Copy all the lines of the listing below exactly. Skip the images.
Records provided Block Start
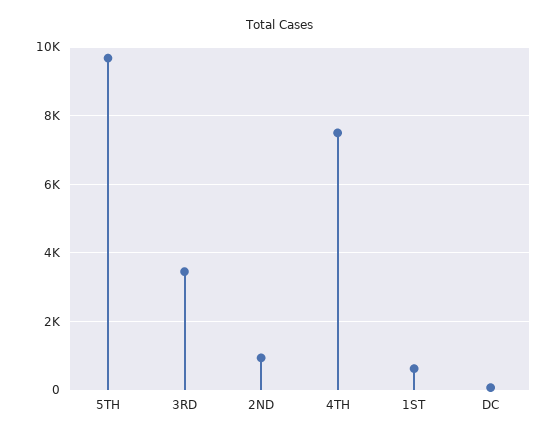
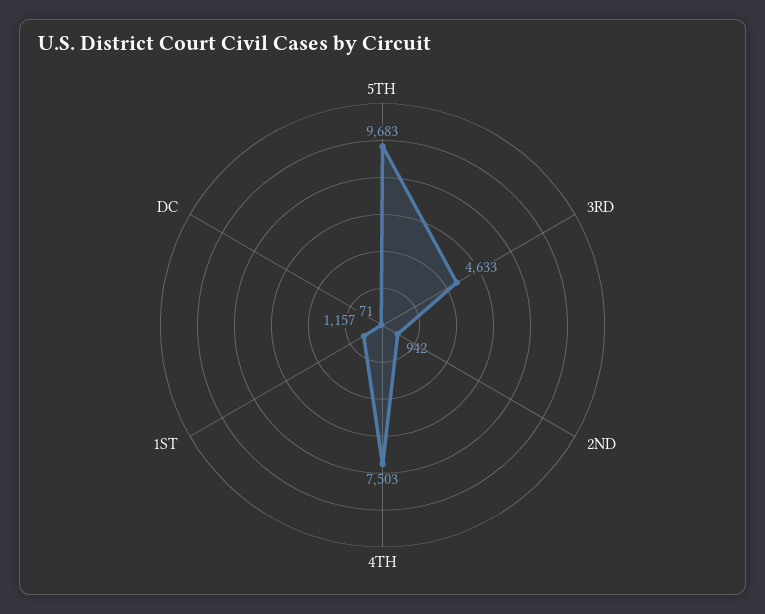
  {
    "5TH": 9683,
-   "3RD": 3400,
+   "3RD": 4633,
    "2ND": 942,
    "4TH": 7503,
-   "1ST": 600,
+   "1ST": 1157,
    "DC": 71
  }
Records provided Block End
▸ Answer section:
  {
    "5TH": 9683,
-   "3RD": 3400,
+   "3RD": 4633,
    "2ND": 942,
    "4TH": 7503,
-   "1ST": 600,
+   "1ST": 1157,
    "DC": 71
  }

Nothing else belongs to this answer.